Let's consider three gears: \$G_1\$, \$G_2\$ and \$G_3\$.
Now each gear has a given radius \$r_1\$, \$r_2\$ and \$r_3\$.
The problem is to find the angular velocity for each gear (denoted \$\omega_1\$, \$\omega_2\$ and \$\omega_3\$). From a physics course we know that the tangent velocity v is proportional to the radius: \$v_1 = \omega_1 r_1\$.
Now, if a given gear, say \$G_1\$, is connected to a second gear \$G_2\$, then the tangent velocities match: \$v_1=v_2=v\$, where \$v\$ is the overall velocity of the system, a global parameter for a system of connected gears.

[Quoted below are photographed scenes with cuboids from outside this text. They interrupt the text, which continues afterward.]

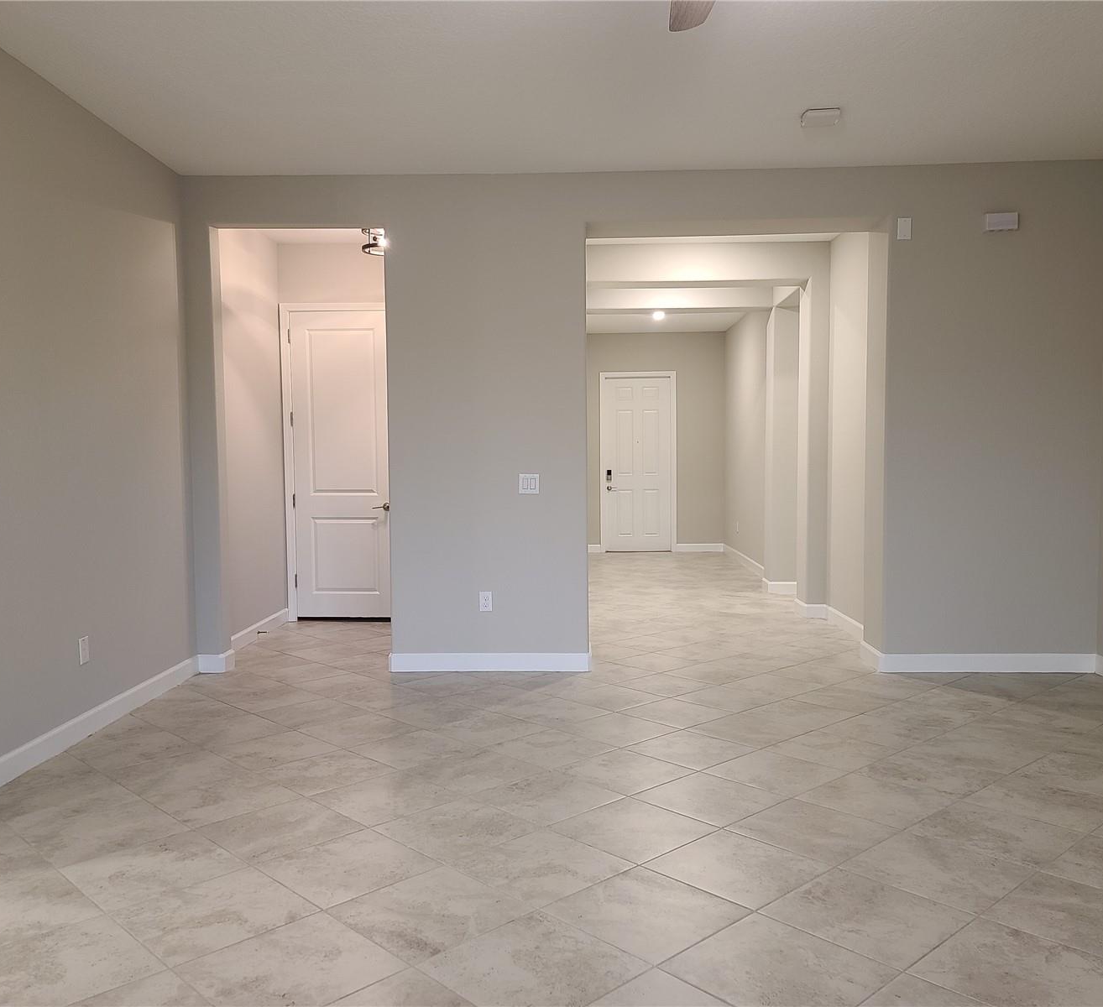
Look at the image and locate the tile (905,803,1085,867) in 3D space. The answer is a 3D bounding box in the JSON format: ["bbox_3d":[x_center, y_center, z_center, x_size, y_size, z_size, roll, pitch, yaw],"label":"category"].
[{"bbox_3d":[1.534,1.138,3.350,0.438,0.010,0.438,-3,4,-43],"label":"tile"}]

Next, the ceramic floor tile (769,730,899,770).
[{"bbox_3d":[1.252,1.096,4.292,0.438,0.010,0.438,-3,4,-43],"label":"ceramic floor tile"}]

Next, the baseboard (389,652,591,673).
[{"bbox_3d":[-0.383,0.990,6.018,1.252,0.115,0.015,0,3,2],"label":"baseboard"}]

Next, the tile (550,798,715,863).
[{"bbox_3d":[0.293,1.158,3.439,0.441,0.010,0.441,-3,4,-44],"label":"tile"}]

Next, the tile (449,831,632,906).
[{"bbox_3d":[-0.028,1.174,3.131,0.441,0.010,0.441,-3,4,-44],"label":"tile"}]

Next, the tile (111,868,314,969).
[{"bbox_3d":[-0.987,1.203,2.849,0.445,0.010,0.445,-3,4,-44],"label":"tile"}]

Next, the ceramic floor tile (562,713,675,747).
[{"bbox_3d":[0.322,1.105,4.718,0.445,0.010,0.445,-3,4,-44],"label":"ceramic floor tile"}]

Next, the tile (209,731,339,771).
[{"bbox_3d":[-1.269,1.133,4.438,0.445,0.010,0.445,-3,4,-44],"label":"tile"}]

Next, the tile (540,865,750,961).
[{"bbox_3d":[0.278,1.187,2.810,0.441,0.010,0.441,-3,4,-44],"label":"tile"}]

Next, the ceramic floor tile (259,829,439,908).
[{"bbox_3d":[-0.664,1.186,3.158,0.445,0.010,0.445,-3,4,-44],"label":"ceramic floor tile"}]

Now it follows that \$\omega_1r_1 = v\$ so \$\omega_1 = \frac{v}{r_1}\$ for each gear. That way you can find out the angular velocity of all gears in a system.

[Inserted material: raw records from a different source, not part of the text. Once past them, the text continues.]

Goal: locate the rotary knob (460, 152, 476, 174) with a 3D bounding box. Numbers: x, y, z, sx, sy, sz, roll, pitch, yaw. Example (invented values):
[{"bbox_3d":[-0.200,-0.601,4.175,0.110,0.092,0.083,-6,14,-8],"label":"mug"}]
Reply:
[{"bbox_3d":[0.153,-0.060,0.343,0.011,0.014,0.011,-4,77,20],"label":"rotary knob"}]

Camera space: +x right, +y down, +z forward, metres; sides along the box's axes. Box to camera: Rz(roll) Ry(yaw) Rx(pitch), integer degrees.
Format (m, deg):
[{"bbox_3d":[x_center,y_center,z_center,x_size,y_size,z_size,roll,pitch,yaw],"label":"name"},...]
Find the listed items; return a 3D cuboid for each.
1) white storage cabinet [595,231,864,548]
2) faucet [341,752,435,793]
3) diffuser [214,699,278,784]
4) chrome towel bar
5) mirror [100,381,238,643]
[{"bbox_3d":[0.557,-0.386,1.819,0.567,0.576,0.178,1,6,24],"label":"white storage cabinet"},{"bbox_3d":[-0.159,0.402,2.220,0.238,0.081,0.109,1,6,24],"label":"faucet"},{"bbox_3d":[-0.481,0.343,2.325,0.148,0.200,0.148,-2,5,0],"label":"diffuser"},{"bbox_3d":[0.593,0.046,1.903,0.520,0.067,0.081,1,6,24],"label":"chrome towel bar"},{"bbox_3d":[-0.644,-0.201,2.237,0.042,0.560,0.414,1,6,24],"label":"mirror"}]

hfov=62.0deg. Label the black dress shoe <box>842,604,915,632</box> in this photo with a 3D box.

The next step is finding the rotation direction. For this, simply choose a gear (say G_1), fix the rotation direction (say to \$+\omega_1\$), look which gears are connected to it. If \$G_2\$ is connected to it, its angular velocity is \$-\omega_2\$.
There is still the problem of the clinch situation:
For small-scale problems I would advise to simply do this gear-wise for all gears: Then, if for any gear you want to set a different direction than already set - set all angular velocity values (or the system velocity) to 0 - the system is "jammed"!
You simply do this for each set of connected gears.
Its not a very sophisticated method to do this but I think it should work. :-)
One more comment: you can easily save the gear structure in the so-called "adjacency matrix". It is a matrix that is 1, if gear i is connected to gear j and 0 otherwise. As an example, take the 3x3 matrix consisting of only ones - where each of three gears is connected to the other - it represents a jammed system!
In your scripts, use the adjacency matrix to write the script that determines the rotation directions!